**SUPPLIED DATA:**
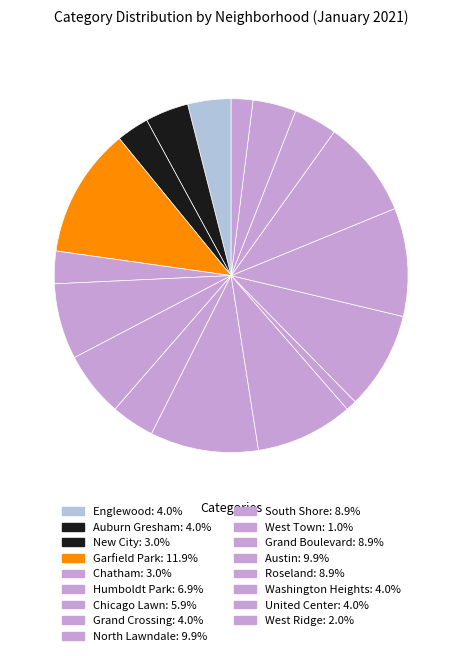

Count the number of slices in the pie.

17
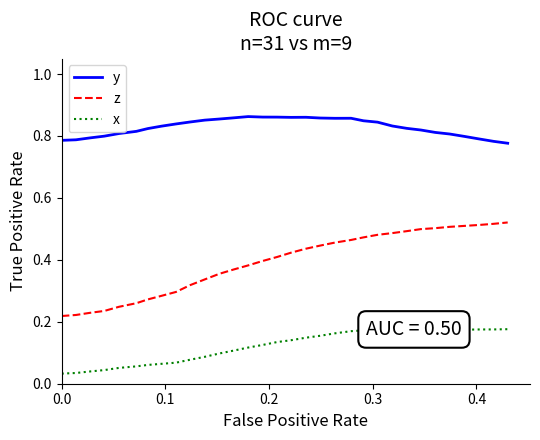

True or false: y and z intersect in this chart.

False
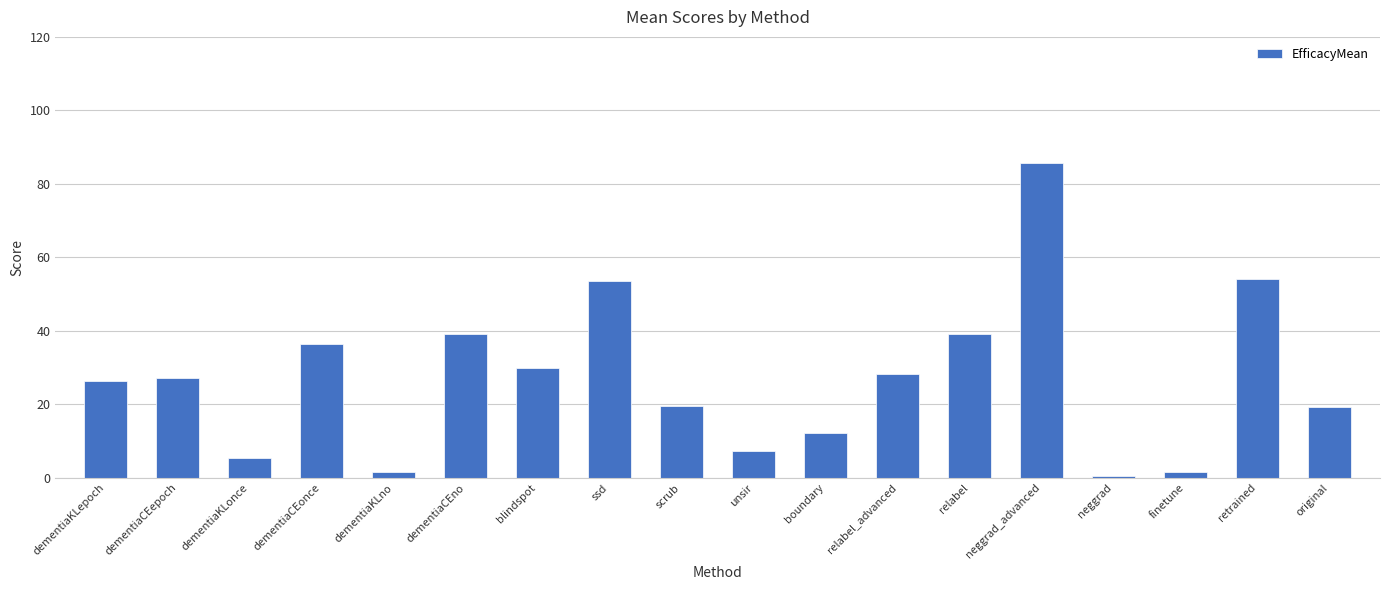

What is the greatest value displayed?

85.6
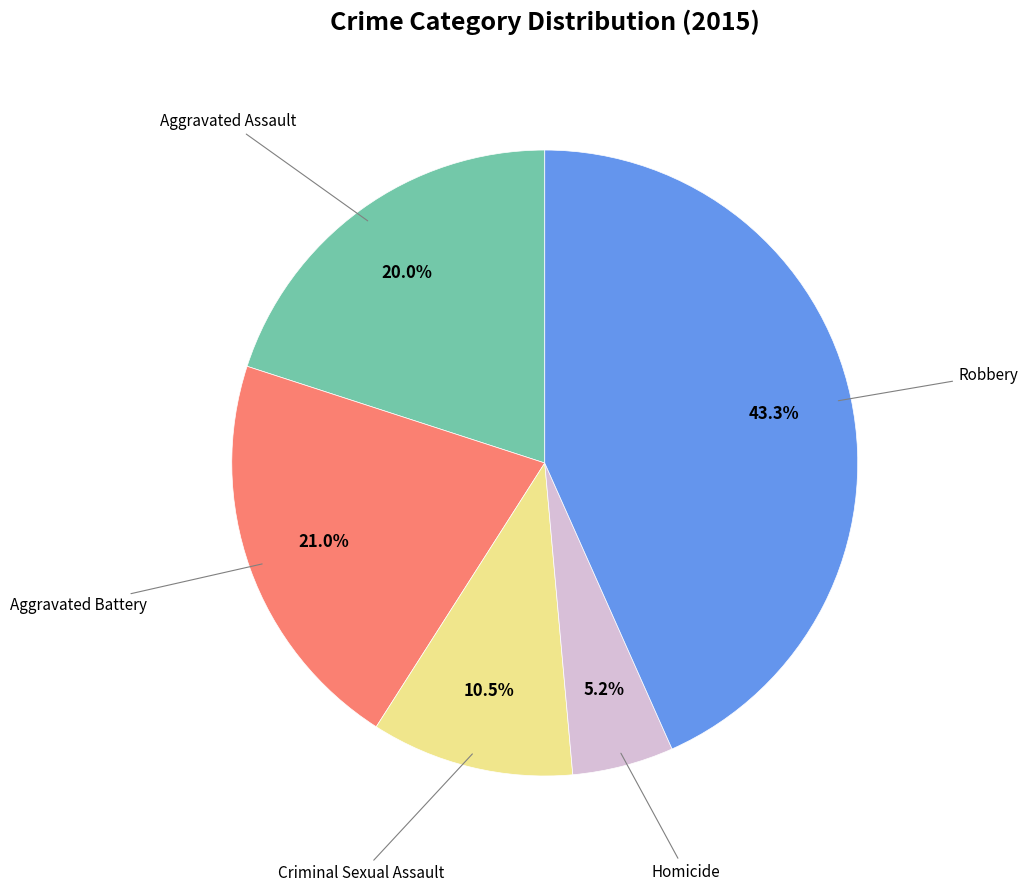

Is there any slice that represents more than half of the pie?

No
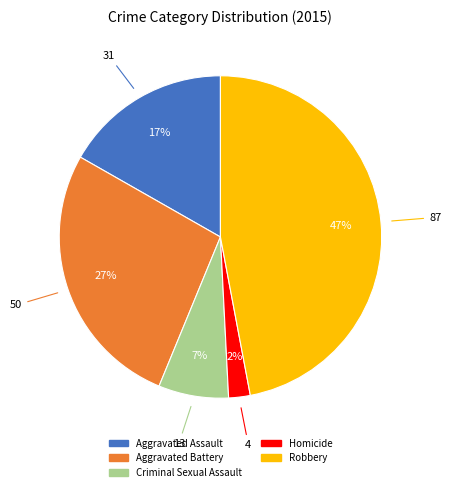

True or false: Criminal Sexual Assault accounts for 7% of the total.

True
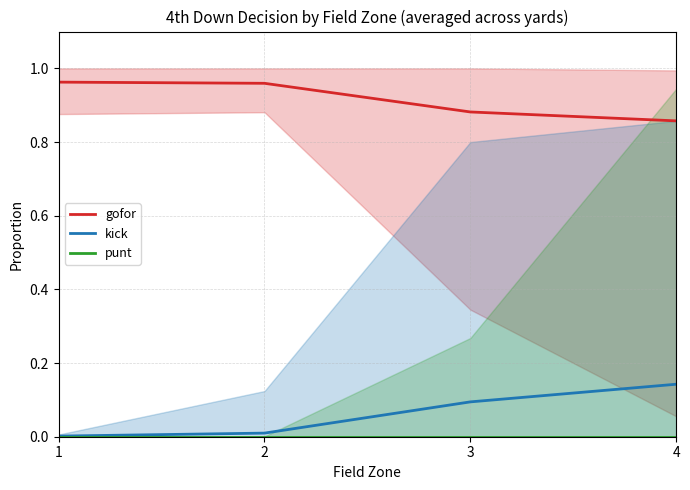

The value of kick at 3 is 0.0. True or false?

False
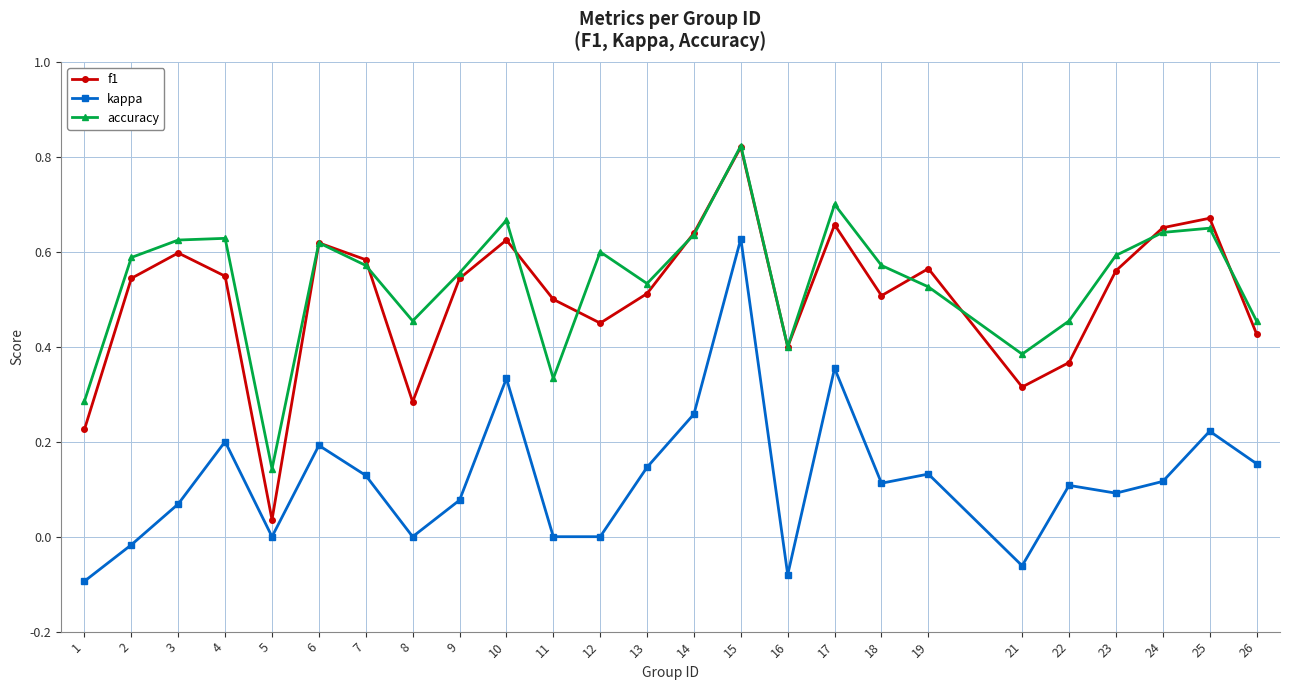

In f1, how many points are higher than both neighbors (excluding endpoints)?

7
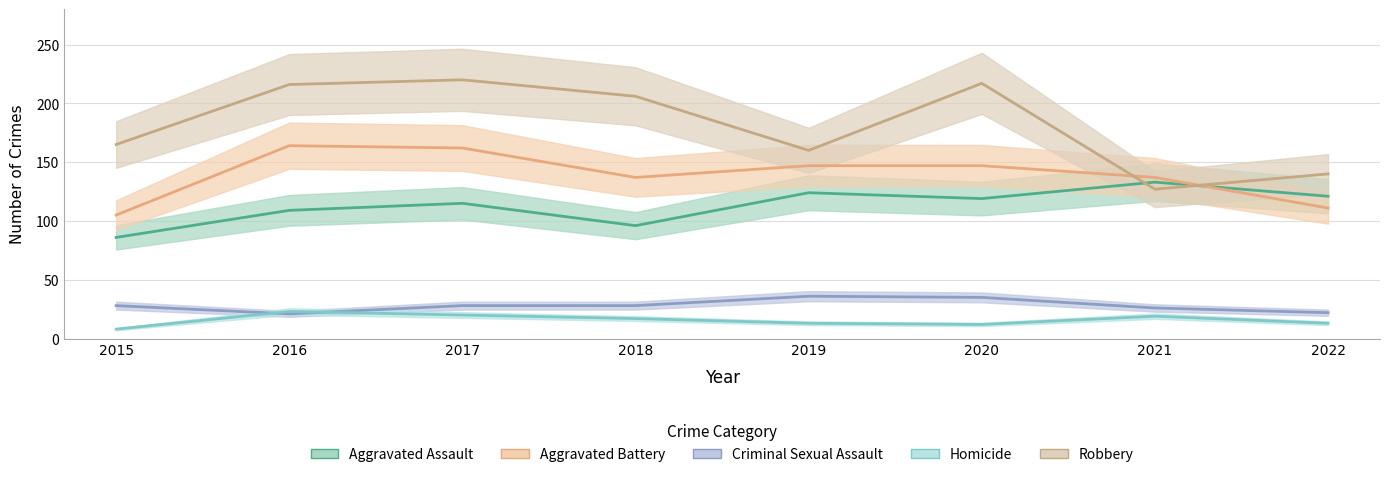

What is the approximate value of Robbery at 2016?

216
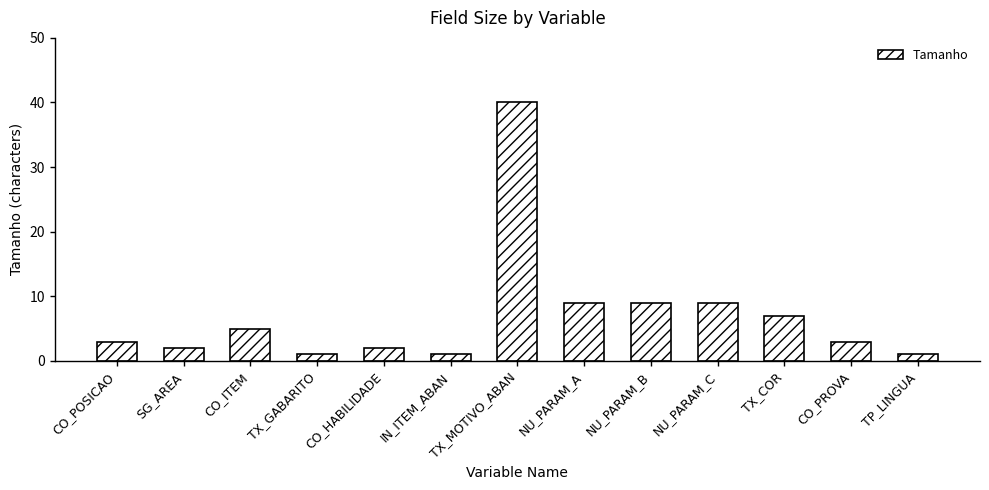

What is the minimum value shown in the chart?

1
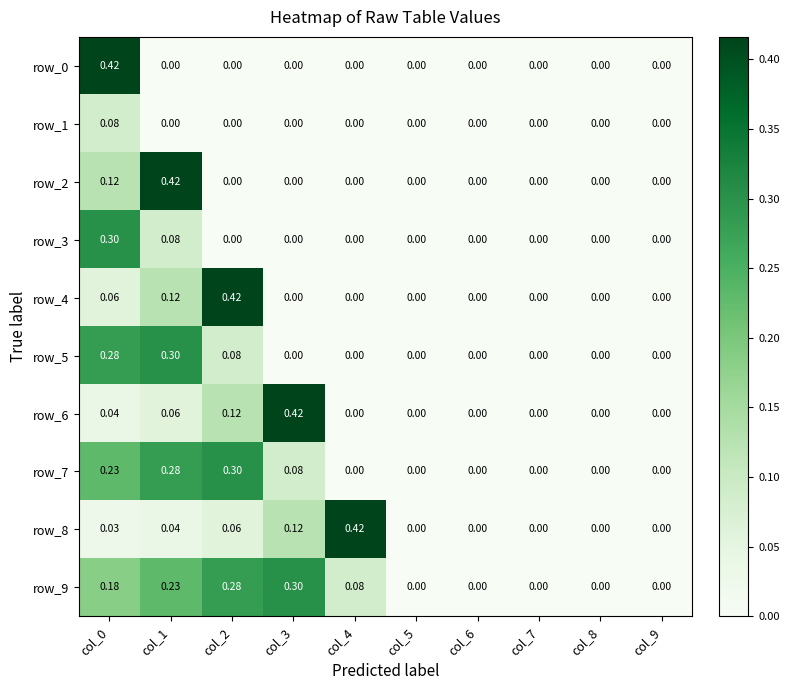

How many values in the row_6 series exceed 0?

4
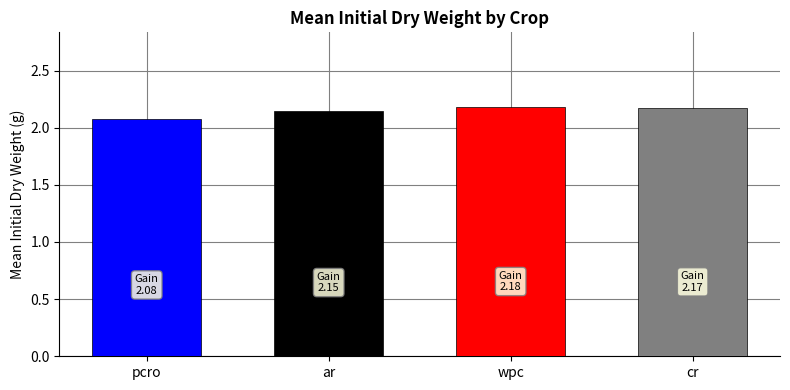

Are the bars horizontal?

No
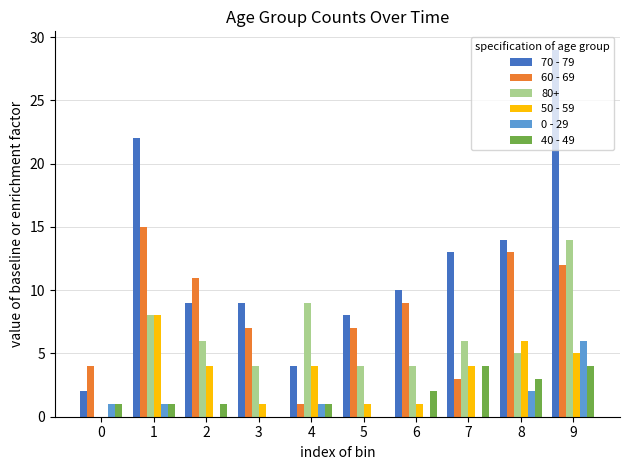

How many series are shown in this chart?

6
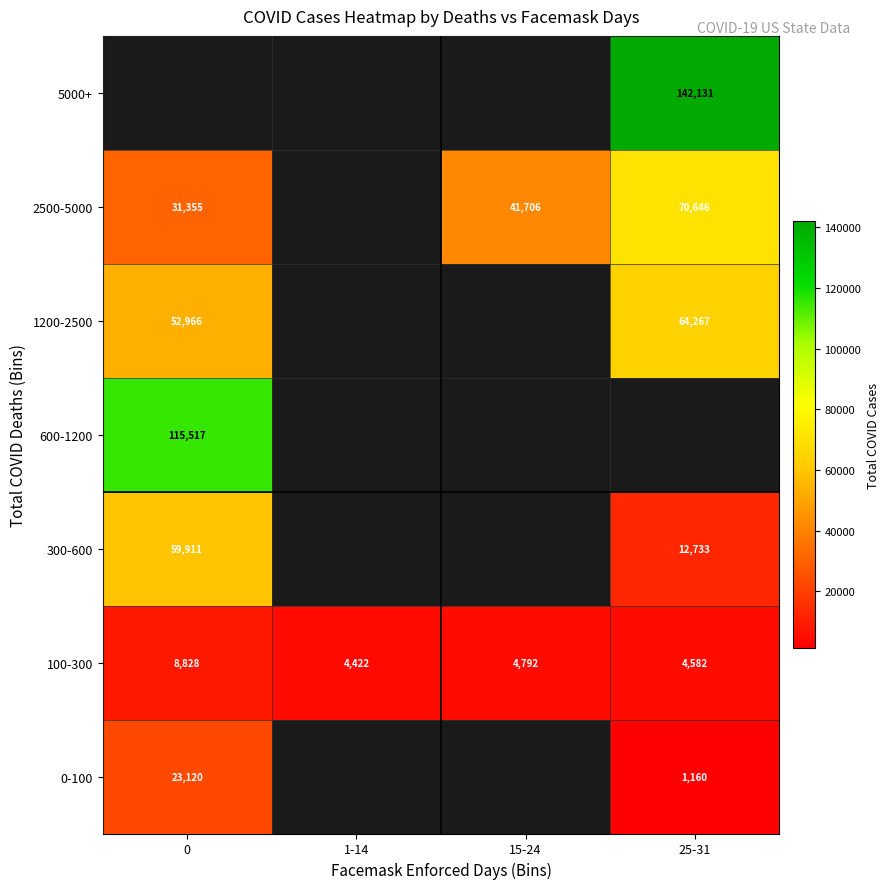

What is the approximate value of 100-300 at 0?

8828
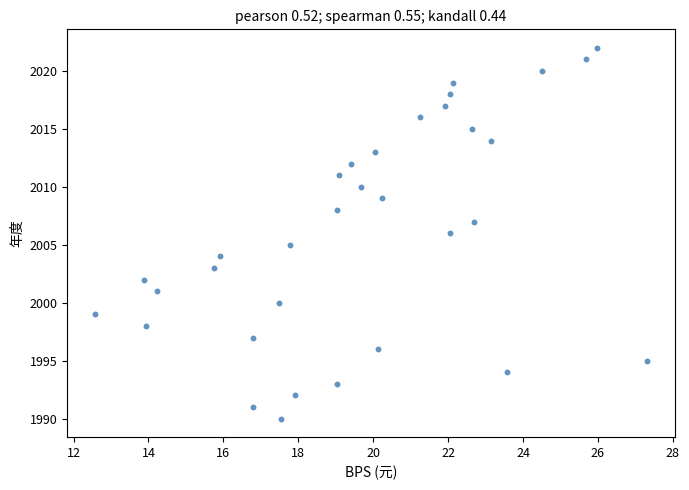

What is the range of Y values (max minus min)?

32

**WHAT IS NEEDED:**
Copy every line above word for word, leaving out the pictures.

**OUTPUT OF THE TASK:**
Count the number of slices in the pie.

17

True or false: y and z intersect in this chart.

False

What is the greatest value displayed?

85.6

Is there any slice that represents more than half of the pie?

No

True or false: Criminal Sexual Assault accounts for 7% of the total.

True

The value of kick at 3 is 0.0. True or false?

False

In f1, how many points are higher than both neighbors (excluding endpoints)?

7

What is the approximate value of Robbery at 2016?

216

What is the minimum value shown in the chart?

1

How many values in the row_6 series exceed 0?

4

Are the bars horizontal?

No

How many series are shown in this chart?

6

What is the approximate value of 100-300 at 0?

8828

What is the range of Y values (max minus min)?

32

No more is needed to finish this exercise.